◆ To do ◆
From the start of the records through the line containing "Pinheiros atropela Corinthians no jogo 1", swap "Corinthians" for "Flamengo" and keep everything else the same. Give back only those lines, without the pictures.

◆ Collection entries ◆
□ □ □

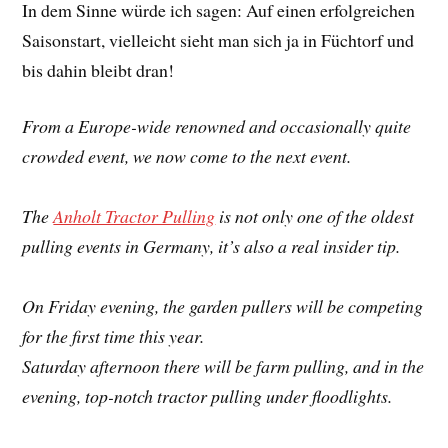
In dem Sinne würde ich sagen: Auf einen erfolgreichen
Saisonstart, vielleicht sieht man sich ja in Füchtorf und
bis dahin bleibt dran!
From a Europe-wide renowned and occasionally quite
crowded event, we now come to the next event.
The
Anholt Tractor Pulling
is not only one of the oldest
pulling events in Germany, it’s also a real insider tip.
On Friday evening, the garden pullers will be competing
for the first time this year.
Saturday afternoon there will be farm pulling, and in the
evening, top-notch tractor pulling under floodlights.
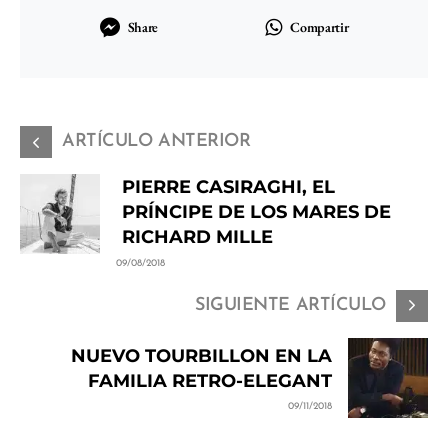
Share
Compartir
ARTÍCULO ANTERIOR
PIERRE CASIRAGHI, EL
PRÍNCIPE DE LOS MARES DE
RICHARD MILLE
09/08/2018
SIGUIENTE ARTÍCULO
NUEVO TOURBILLON EN LA
FAMILIA RETRO-ELEGANT
09/11/2018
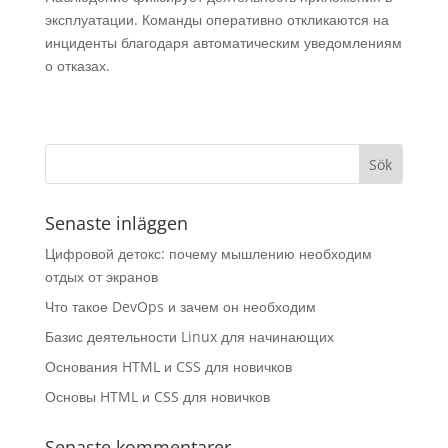
эксплуатации. Команды оперативно откликаются на
инциденты благодаря автоматическим уведомлениям
о отказах.
Senaste inläggen
Цифровой детокс: почему мышлению необходим
отдых от экранов
Что такое DevOps и зачем он необходим
Базис деятельности Linux для начинающих
Основания HTML и CSS для новичков
Основы HTML и CSS для новичков
Senaste kommentarer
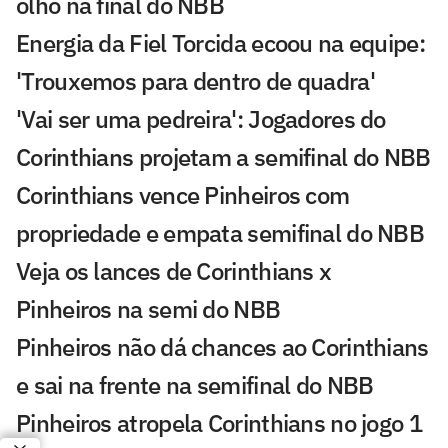
olho na final do NBB
Energia da Fiel Torcida ecoou na equipe:
'Trouxemos para dentro de quadra'
'Vai ser uma pedreira': Jogadores do
Corinthians projetam a semifinal do NBB
Corinthians vence Pinheiros com
propriedade e empata semifinal do NBB
Veja os lances de Corinthians x
Pinheiros na semi do NBB
Pinheiros não dá chances ao Corinthians
e sai na frente na semifinal do NBB
Pinheiros atropela Corinthians no jogo 1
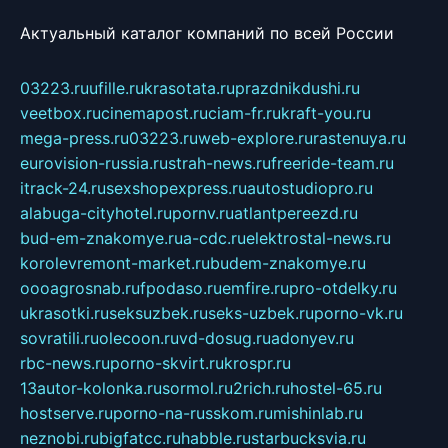
Актуальный каталог компаний по всей России
03223.ru
ufille.ru
krasotata.ru
prazdnikdushi.ru
veetbox.ru
cinemapost.ru
ciam-fr.ru
kraft-you.ru
mega-press.ru
03223.ru
web-explore.ru
rastenuya.ru
eurovision-russia.ru
strah-news.ru
freeride-team.ru
itrack-24.ru
sexshopexpress.ru
autostudiopro.ru
alabuga-cityhotel.ru
pornv.ru
atlantpereezd.ru
bud-em-znakomye.ru
a-cdc.ru
elektrostal-news.ru
korolevremont-market.ru
budem-znakomye.ru
oooagrosnab.ru
fpodaso.ru
emfire.ru
pro-otdelky.ru
ukrasotki.ru
seksuzbek.ru
seks-uzbek.ru
porno-vk.ru
sovratili.ru
olecoon.ru
vd-dosug.ru
adonyev.ru
rbc-news.ru
porno-skvirt.ru
krospr.ru
13autor-kolonka.ru
sormol.ru
2rich.ru
hostel-65.ru
hostserve.ru
porno-na-russkom.ru
mishinlab.ru
neznobi.ru
bigfatcc.ru
habble.ru
starbucksvia.ru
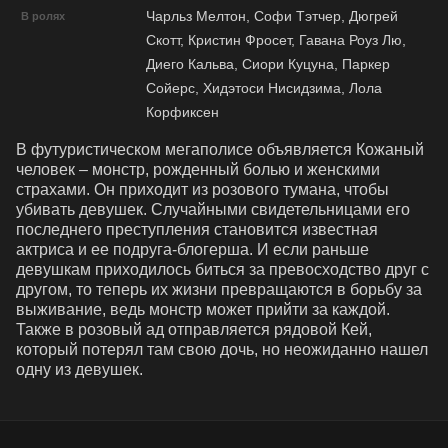
Чарльз Мелтон, Софи Тэтчер, Дюгрей
В ролях
Скотт, Кристин Фросет, Гавана Роуз Лю,
Диего Кальва, Сиори Куцуна, Паркер
Сойерс, Хидэтоси Нисидзима, Лола
Корфиксен
В футуристическом мегаполисе объявляется Кожаный 
человек – монстр, рожденный болью и женскими 
страхами. Он приходит из розового тумана, чтобы 
убивать девушек. Случайными свидетельницами его 
последнего преступления становится известная 
актриса и ее подруга-блогерша. И если раньше 
девушкам приходилось биться за превосходство друг с 
другом, то теперь их жизни превращаются в борьбу за 
выживание, ведь монстр может прийти за каждой. 
Также в розовый ад отправляется рядовой Кей, 
который потерял там свою дочь, но неожиданно нашел 
одну из девушек.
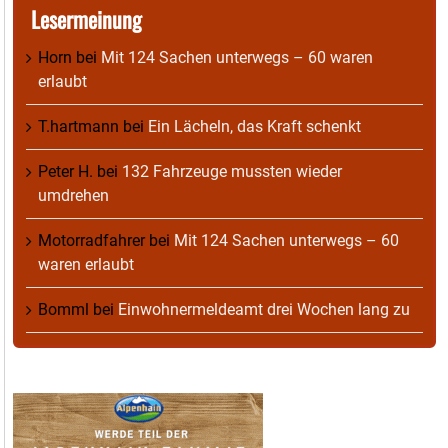
Lesermeinung
Horn
bei
Mit 124 Sachen unterwegs – 60 waren
erlaubt
T.hartmann
bei
Ein Lächeln, das Kraft schenkt
Peter H.
bei
132 Fahrzeuge mussten wieder
umdrehen
Motorradfahrer
bei
Mit 124 Sachen unterwegs – 60
waren erlaubt
Bomml
bei
Einwohnermeldeamt drei Wochen lang zu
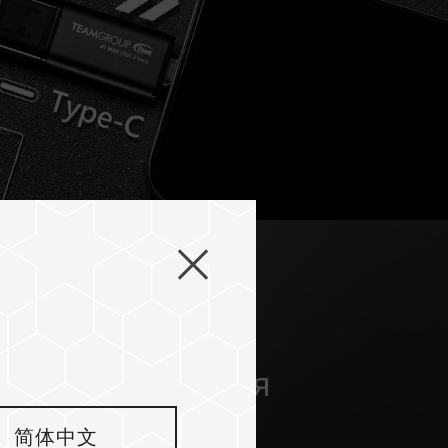
ъем памяти для
ех файлов
简体中文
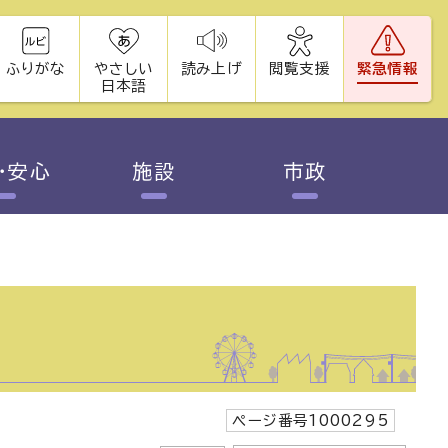
ふりがな
やさしい
読み上げ
閲覧支援
緊急情報
日本語
・安心
施設
市政
ページ番号1000295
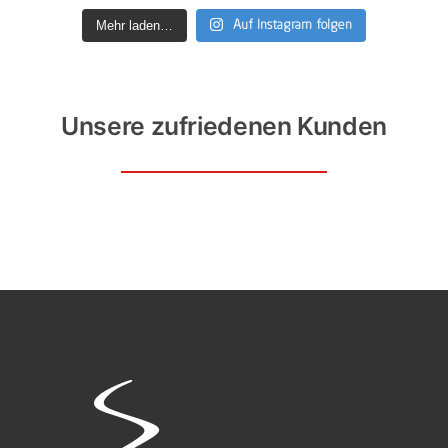
Mehr laden…
Auf Instagram folgen
Unsere zufriedenen Kunden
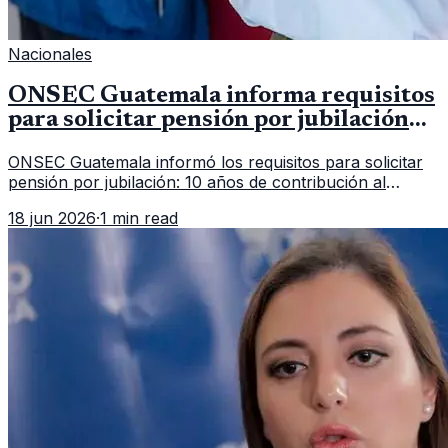
Nacionales
ONSEC Guatemala informa requisitos
para solicitar pensión por jubilación
en 2026
ONSEC Guatemala informó los requisitos para solicitar
pensión por jubilación: 10 años de contribución al
Montepío y 50 años de edad, o 20 años de servicio sin
18 jun 2026
·
1 min read
importar edad.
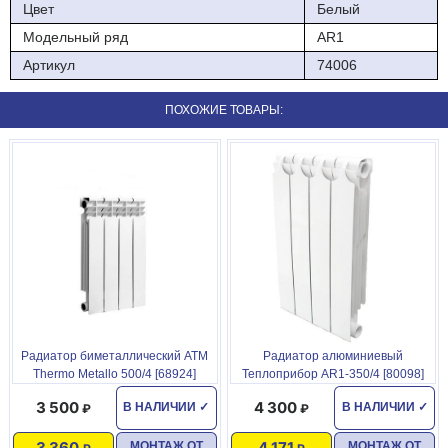
Цвет
Белый
Модельный ряд
AR1
Артикул
74006
ПОХОЖИЕ ТОВАРЫ:
Радиатор биметаллический АТМ
Радиатор алюминиевый
Thermo Metallo 500/4 [68924]
Теплоприбор AR1-350/4 [80098]
3 500
4 300
В НАЛИЧИИ
✓
В НАЛИЧИИ
✓
3 360
4 171
МОНТАЖ ОТ
МОНТАЖ ОТ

□ □ □

◆ Response area ◆
In dem Sinne würde ich sagen: Auf einen erfolgreichen
Saisonstart, vielleicht sieht man sich ja in Füchtorf und
bis dahin bleibt dran!
From a Europe-wide renowned and occasionally quite
crowded event, we now come to the next event.
The
Anholt Tractor Pulling
is not only one of the oldest
pulling events in Germany, it’s also a real insider tip.
On Friday evening, the garden pullers will be competing
for the first time this year.
Saturday afternoon there will be farm pulling, and in the
evening, top-notch tractor pulling under floodlights.
Share
Compartir
ARTÍCULO ANTERIOR
PIERRE CASIRAGHI, EL
PRÍNCIPE DE LOS MARES DE
RICHARD MILLE
09/08/2018
SIGUIENTE ARTÍCULO
NUEVO TOURBILLON EN LA
FAMILIA RETRO-ELEGANT
09/11/2018
эксплуатации. Команды оперативно откликаются на
инциденты благодаря автоматическим уведомлениям
о отказах.
Senaste inläggen
Цифровой детокс: почему мышлению необходим
отдых от экранов
Что такое DevOps и зачем он необходим
Базис деятельности Linux для начинающих
Основания HTML и CSS для новичков
Основы HTML и CSS для новичков
Senaste kommentarer
olho na final do NBB
Energia da Fiel Torcida ecoou na equipe:
'Trouxemos para dentro de quadra'
'Vai ser uma pedreira': Jogadores do
Flamengo projetam a semifinal do NBB
Flamengo vence Pinheiros com
propriedade e empata semifinal do NBB
Veja os lances de Flamengo x
Pinheiros na semi do NBB
Pinheiros não dá chances ao Flamengo
e sai na frente na semifinal do NBB
Pinheiros atropela Flamengo no jogo 1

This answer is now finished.